The short answer is that the Aqua Smarte is designed to trickle in chlorine slowly, so if it dropped to zero it cannot possibly catch back up. You haven't mentioned the size of your pool, but the two pounds of trichlor in a canister would only have 15 ppm of FC for a 15,000 gallon pool. Less if your pool is larger. That's not a lot if you are dealing with algae (which if you won the green pool battle with a normal shock then you likely still have algae in the water) and on top of that it is also raising your CYA level making your chlorine less effective.
The longer answer is that Aqua Smarte is an awful device.
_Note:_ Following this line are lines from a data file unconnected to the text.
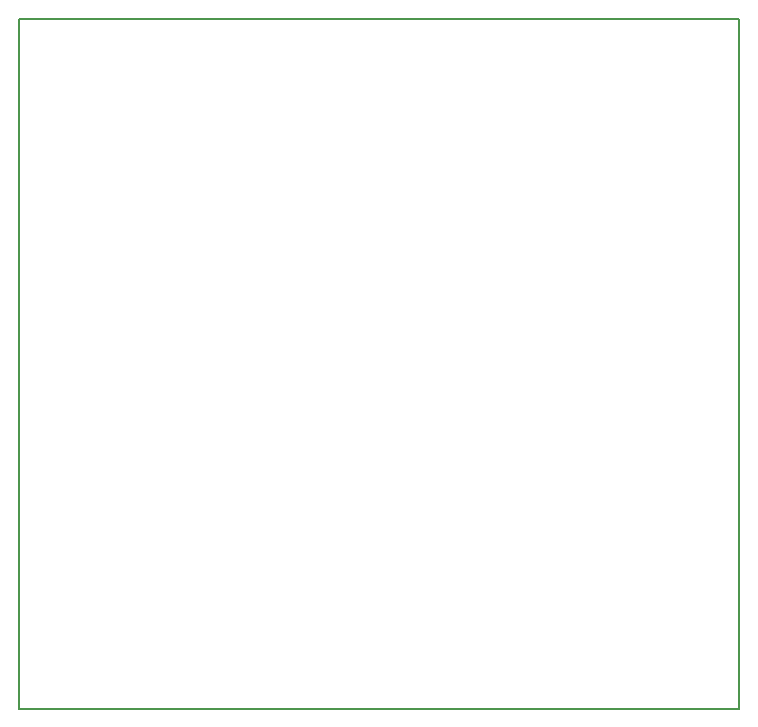
<source format=gbr>
G04 #@! TF.GenerationSoftware,KiCad,Pcbnew,(5.0.0-rc2-dev-179-gab3780148)*
G04 #@! TF.CreationDate,2018-03-20T17:07:23-05:00*
G04 #@! TF.ProjectId,conductivity_sensor_vert,636F6E6475637469766974795F73656E,rev?*
G04 #@! TF.SameCoordinates,Original*
G04 #@! TF.FileFunction,Profile,NP*
%FSLAX46Y46*%
G04 Gerber Fmt 4.6, Leading zero omitted, Abs format (unit mm)*
G04 Created by KiCad (PCBNEW (5.0.0-rc2-dev-179-gab3780148)) date 03/20/18 17:07:23*
%MOMM*%
%LPD*%
G01*
G04 APERTURE LIST*
%ADD10C,0.200000*%
G04 APERTURE END LIST*
D10*
X170180000Y-121920000D02*
X170180000Y-63500000D01*
X109220000Y-121920000D02*
X170180000Y-121920000D01*
X109220000Y-63500000D02*
X109220000Y-121920000D01*
X170180000Y-63500000D02*
X109220000Y-63500000D01*
M02*

</source>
The "minerals" in it are just some extremely overpriced silver and the canisters are equally overpriced trichlor tablets.[1]
You don't want to get too much silver in your water as it can stain, and trichlor allows CYA to build up which reduces the effectiveness of chlorine and forces you to either drain water or buy other costly products to keep algae at bay.
Their claim of using less chlorine is not only bogus, but relies on the incorrect assumption that less chlorine leads to a better swimming experience. It doesn't and the worst pools you have ever experienced probably had the least chlorine in them.
That's why you need to read the ABCs of Pool Water Chemistry, there is a lot of really bad sales literature being passed off as factual data in this industry and we are all susceptible to falling for it if we don't know otherwise.